To do this, the first step is to consciously notice what you are feeling – if not moment to moment, then at least during key episodes when your emotions rise to a higher-than-normal level. For example, you may feel frustrated at not getting your way, ignored by someone important, or thrilled at some recent triumph. Perhaps you’re stressed by pressures on the job or by difficulties at home.
The second step is to grant yourself the right to fully experience that feeling: just to sit with it awhile. Certain emotions are associated with extra ambition, additional creativity, and greater optimism. Other emotions trigger the energy to deeply analyze a situation, review past events, and more closely evaluate our relationships to people, places, or things.

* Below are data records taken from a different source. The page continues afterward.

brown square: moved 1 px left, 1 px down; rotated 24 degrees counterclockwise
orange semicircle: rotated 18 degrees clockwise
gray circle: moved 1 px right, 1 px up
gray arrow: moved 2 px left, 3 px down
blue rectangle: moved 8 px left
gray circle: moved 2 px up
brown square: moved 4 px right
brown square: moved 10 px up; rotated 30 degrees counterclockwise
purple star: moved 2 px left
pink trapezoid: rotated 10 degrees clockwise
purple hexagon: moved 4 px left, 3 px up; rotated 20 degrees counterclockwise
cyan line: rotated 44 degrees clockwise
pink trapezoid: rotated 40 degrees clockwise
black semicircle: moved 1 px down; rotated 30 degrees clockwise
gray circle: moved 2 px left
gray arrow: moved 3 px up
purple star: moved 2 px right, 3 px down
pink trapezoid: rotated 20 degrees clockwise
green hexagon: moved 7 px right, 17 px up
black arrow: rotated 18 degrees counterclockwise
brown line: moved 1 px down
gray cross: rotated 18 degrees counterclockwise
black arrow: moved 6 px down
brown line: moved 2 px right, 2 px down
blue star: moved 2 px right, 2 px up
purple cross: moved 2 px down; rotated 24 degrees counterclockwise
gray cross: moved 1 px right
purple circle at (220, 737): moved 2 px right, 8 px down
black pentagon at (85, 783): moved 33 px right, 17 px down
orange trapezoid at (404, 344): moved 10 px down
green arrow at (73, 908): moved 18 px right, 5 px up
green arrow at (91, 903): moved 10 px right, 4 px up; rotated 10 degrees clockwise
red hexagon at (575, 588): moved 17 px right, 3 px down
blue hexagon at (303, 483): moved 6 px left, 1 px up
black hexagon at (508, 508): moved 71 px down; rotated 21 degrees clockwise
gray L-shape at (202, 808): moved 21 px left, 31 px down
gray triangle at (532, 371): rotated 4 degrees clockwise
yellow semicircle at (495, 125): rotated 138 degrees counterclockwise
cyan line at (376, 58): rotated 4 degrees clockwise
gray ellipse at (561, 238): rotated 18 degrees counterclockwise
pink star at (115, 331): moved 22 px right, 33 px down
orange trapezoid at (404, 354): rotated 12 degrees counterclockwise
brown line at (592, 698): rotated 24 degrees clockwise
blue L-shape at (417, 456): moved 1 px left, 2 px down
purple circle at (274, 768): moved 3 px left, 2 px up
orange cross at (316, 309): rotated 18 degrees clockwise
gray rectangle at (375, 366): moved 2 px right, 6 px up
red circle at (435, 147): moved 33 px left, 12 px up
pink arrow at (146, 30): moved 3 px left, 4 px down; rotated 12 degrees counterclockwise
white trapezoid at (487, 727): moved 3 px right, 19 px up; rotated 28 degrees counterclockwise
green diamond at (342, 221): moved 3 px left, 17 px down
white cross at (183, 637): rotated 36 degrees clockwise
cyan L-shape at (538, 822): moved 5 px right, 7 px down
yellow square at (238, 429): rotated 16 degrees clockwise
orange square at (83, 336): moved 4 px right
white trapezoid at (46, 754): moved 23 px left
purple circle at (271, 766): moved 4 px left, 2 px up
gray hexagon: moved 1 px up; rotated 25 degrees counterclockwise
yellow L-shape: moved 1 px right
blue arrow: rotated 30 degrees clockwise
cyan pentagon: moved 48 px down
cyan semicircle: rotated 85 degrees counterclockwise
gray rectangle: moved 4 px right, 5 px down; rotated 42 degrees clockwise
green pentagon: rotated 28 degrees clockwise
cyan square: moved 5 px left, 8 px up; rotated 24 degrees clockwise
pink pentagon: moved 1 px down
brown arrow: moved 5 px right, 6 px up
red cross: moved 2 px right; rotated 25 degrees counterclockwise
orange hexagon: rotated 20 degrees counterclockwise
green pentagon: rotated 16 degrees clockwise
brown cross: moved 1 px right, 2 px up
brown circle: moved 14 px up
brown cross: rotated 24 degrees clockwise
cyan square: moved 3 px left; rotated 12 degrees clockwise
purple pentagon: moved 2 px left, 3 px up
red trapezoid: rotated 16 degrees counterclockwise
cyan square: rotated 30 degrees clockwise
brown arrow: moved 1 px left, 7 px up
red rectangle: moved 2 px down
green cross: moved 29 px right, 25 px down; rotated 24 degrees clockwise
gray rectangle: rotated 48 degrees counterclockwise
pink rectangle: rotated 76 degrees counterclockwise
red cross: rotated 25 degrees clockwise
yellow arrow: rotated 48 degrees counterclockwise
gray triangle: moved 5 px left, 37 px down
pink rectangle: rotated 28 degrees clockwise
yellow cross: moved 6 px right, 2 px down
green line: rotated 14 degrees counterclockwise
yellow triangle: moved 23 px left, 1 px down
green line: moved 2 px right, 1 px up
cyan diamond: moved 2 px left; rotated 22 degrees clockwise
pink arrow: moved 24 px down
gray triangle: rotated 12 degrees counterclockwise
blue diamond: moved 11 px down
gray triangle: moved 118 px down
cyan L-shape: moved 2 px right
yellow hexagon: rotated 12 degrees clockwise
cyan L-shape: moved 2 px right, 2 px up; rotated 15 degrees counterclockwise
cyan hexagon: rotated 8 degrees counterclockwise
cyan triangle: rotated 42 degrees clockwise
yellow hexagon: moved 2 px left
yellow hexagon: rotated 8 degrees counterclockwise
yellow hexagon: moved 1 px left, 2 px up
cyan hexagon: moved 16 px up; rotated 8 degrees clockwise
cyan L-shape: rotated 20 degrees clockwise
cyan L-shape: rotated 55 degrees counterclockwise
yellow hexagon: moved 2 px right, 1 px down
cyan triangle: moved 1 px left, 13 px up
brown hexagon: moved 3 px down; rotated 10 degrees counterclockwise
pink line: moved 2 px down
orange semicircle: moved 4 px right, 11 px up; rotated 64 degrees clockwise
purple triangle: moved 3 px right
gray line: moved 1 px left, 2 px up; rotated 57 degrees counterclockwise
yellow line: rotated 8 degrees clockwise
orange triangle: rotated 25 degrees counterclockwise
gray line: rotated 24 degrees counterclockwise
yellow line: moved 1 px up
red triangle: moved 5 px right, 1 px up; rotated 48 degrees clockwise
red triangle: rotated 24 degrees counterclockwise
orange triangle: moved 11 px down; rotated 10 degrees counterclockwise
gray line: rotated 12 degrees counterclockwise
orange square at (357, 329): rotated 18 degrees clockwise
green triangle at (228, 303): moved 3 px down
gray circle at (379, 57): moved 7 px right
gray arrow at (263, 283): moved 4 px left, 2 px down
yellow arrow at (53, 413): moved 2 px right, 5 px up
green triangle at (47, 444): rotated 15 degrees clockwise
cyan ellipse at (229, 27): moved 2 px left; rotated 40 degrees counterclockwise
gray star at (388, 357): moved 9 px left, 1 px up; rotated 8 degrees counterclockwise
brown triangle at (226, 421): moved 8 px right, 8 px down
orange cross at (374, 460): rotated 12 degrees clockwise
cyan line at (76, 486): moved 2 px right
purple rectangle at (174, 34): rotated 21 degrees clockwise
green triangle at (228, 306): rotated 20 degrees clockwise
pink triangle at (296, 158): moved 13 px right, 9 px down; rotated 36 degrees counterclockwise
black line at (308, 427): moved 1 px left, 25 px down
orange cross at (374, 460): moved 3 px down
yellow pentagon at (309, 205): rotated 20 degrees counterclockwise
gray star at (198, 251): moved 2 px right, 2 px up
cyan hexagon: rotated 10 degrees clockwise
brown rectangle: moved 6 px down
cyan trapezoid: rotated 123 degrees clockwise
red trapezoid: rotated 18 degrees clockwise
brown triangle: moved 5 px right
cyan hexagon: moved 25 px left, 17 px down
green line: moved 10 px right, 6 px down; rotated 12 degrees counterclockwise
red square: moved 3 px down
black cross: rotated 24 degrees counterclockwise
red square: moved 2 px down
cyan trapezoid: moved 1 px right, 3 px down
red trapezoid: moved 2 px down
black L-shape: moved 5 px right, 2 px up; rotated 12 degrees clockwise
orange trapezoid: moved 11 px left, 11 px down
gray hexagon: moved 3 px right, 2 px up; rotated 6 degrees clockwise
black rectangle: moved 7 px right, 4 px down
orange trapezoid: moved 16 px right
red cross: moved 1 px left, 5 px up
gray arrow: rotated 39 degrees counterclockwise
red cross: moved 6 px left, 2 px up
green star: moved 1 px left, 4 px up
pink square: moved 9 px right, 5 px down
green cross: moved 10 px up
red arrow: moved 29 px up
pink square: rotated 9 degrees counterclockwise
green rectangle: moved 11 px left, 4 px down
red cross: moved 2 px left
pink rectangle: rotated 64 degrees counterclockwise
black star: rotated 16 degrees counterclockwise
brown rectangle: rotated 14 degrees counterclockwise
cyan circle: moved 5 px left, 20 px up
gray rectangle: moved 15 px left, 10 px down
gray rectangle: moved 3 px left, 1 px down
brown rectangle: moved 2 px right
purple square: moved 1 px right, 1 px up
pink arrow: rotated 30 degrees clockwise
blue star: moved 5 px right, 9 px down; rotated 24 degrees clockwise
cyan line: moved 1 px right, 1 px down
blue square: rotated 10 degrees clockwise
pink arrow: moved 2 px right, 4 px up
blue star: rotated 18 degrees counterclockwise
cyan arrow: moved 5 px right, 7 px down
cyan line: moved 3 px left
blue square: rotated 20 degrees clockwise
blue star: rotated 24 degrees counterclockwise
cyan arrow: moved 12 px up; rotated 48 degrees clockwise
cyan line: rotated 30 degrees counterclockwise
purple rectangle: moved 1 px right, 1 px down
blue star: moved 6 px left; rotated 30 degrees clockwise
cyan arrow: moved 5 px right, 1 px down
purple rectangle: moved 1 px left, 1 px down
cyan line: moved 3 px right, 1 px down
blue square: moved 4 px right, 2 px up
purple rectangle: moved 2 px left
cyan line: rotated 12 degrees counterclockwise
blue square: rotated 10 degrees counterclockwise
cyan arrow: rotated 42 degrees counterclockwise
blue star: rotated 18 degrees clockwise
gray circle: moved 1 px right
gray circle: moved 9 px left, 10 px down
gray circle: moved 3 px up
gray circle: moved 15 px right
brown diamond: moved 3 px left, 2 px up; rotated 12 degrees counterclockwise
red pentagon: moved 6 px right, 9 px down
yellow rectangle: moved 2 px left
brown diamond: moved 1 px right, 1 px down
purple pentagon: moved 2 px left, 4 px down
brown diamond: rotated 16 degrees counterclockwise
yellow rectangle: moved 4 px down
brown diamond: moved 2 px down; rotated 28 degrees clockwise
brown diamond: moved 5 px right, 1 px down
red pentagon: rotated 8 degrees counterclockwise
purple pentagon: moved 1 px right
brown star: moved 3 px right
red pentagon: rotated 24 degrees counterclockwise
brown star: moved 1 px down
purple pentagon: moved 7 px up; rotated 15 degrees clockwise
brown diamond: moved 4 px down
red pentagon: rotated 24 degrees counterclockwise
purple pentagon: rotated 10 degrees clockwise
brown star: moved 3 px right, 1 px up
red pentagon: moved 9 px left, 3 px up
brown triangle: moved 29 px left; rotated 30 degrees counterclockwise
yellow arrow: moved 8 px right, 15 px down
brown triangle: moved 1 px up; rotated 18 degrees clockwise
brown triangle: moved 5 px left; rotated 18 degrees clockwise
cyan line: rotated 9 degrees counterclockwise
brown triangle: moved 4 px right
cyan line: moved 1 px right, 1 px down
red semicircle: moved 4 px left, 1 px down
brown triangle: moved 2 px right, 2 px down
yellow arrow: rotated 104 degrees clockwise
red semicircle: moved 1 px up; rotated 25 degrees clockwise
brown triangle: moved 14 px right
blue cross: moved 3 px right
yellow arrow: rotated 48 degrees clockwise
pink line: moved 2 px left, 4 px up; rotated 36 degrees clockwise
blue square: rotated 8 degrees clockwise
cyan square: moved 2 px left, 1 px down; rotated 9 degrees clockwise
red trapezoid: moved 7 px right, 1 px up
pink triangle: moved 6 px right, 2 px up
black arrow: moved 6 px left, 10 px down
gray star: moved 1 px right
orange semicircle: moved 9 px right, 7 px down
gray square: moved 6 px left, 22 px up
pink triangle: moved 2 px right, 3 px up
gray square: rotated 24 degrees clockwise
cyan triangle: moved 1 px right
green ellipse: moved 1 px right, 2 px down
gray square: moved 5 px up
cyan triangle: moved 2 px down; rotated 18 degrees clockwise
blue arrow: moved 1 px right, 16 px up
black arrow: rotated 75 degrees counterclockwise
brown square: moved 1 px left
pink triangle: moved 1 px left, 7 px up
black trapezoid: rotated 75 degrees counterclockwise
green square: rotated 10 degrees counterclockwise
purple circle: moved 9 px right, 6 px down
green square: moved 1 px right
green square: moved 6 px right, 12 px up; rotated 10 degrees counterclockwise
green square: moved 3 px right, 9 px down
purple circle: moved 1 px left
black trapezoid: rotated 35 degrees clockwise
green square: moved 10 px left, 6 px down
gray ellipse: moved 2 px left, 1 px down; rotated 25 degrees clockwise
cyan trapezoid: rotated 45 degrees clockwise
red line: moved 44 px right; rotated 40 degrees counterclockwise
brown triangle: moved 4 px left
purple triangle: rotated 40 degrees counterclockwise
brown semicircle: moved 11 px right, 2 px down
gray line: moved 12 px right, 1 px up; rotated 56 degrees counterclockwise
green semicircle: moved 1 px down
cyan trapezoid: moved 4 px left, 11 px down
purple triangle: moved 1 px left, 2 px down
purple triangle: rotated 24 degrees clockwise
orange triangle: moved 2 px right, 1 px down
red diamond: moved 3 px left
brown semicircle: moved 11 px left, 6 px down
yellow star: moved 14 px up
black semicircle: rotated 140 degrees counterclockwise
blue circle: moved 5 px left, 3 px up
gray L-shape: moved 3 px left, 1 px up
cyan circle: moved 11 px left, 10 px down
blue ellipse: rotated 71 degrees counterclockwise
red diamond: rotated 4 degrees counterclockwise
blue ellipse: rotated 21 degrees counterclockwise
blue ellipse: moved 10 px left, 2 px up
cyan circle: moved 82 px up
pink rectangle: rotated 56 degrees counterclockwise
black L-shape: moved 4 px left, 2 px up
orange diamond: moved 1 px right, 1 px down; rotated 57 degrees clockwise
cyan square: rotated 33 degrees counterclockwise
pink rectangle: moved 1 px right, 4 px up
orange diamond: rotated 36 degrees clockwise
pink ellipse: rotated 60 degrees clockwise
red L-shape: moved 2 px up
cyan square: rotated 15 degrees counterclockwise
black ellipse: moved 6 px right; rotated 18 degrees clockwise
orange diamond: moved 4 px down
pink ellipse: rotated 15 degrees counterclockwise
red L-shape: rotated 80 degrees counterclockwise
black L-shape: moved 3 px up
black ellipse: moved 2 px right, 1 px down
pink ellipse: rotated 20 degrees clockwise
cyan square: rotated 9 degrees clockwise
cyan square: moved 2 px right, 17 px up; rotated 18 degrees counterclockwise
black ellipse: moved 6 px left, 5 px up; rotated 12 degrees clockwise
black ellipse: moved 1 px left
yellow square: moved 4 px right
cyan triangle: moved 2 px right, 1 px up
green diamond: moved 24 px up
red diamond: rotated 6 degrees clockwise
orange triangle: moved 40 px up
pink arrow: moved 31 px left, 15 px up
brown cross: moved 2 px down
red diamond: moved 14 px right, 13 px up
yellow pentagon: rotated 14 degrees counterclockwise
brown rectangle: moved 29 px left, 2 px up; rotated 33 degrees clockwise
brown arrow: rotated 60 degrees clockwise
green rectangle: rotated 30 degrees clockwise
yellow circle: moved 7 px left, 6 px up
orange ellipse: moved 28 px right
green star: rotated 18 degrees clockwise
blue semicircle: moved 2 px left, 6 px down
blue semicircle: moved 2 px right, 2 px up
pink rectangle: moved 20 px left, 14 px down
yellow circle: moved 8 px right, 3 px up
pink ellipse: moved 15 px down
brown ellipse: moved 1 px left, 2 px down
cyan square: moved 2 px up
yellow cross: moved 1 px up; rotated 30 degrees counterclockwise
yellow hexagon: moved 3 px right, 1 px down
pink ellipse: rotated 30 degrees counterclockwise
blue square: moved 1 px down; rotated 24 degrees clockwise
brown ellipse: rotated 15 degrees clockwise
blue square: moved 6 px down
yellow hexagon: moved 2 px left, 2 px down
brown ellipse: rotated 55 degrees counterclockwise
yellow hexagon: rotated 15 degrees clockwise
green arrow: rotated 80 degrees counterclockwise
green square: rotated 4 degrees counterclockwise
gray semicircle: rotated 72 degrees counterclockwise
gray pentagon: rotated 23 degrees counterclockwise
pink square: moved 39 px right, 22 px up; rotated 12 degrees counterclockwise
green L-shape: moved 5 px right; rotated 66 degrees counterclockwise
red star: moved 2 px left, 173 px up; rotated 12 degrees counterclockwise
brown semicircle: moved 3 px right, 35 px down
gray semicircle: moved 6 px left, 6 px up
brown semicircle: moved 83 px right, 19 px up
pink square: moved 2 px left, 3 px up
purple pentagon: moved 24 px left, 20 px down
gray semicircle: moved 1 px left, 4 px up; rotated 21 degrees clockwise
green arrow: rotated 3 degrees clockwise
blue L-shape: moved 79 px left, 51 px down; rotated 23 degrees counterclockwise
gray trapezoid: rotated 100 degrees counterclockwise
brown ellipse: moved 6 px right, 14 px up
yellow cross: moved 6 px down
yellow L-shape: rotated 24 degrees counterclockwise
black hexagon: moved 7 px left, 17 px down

Suppressing, discounting, or explaining away an honest emotion is clinically unhealthy, and generally counterproductive. Accepting your feelings is the best route toward gaining all the benefits they may contain.
The truth is this: all your feelings – even the “negative” ones – can be beneficial, provided you recognize you’re having them and allow them to emerge in full. (This doesn’t mean you should always act them out, of course. But there’s great benefit to inwardly knowing your emotional state.)
Label Your Feelings
Once you’ve noticed you’re having a feeling, it’s important to identify it as accurately as you can. “Stress” is a commonplace feeling, for example, but stress can stem from a wide variety of sources and can exhibit many different characteristics. That’s why it’s helpful to unpack your feelings of stress (or any other emotion) and become aware of what you’re possibly feeling.
In the case of stress, you might feel:
- At the limit of your capabilities, or
- Fearful of an unwanted event or outcome,
Different feelings have different sources and characteristics, of course. Whatever these may be, becoming aware of the details seems to help people better handle the ebb and flow of their emotions.
Various experts have put forward many different taxonomies of emotions, like this one. Find one that makes sense to you, and use it to help unpack and identify each of your feelings, as they occur.
Now that you know what you’re feeling, where it comes from, and how it’s manifesting itself, you can look for the value in that emotion.
Start by distancing yourself from the feeling, not by bottling it up, but by thinking about it in some depth:
- Why are you feeling this way?
- What external situation may have triggered this feeling?
- What internal mechanisms may have produced this feeling?
- What other feelings could have emerged, instead of this one?
You can also consider the chain of action and reaction that produced your emotion. Where does this chain reaction come from? How did you learn it? When? What does this pattern of reactions to certain categories of events suggest about you, and about how you interact with other people and the world around you?
Perhaps most importantly: What other internal mechanisms might have emerged? How else could you have reacted?
Evaluate Your Emotional Response
All this awareness, labeling, and introspection puts you in position to learn from your emotions.
- Is your emotional reaction appropriate to the situation?
- If not, is it something you’d like to change?
- If so, what would you like to change it to?
- How else might this (or some other emotion) have expressed itself in behavior?
Of course, not all emotional reactions can be or should be changed. Some feelings are just hard-wired into us as people. Some make great sense, based on who we are and how we have developed over the years. A few are too deeply ingrained to be readily adjusted.
The self-knowledge we develop through these processes can help us outgrow ineffective emotional reactions that limit our opportunities or damage our reputations.
What’s more, knowing ourselves better and more deeply can yield extremely powerful and important insights. We can use these to upgrade our thoughts, feelings, and behaviors as we encounter new, more challenging opportunities.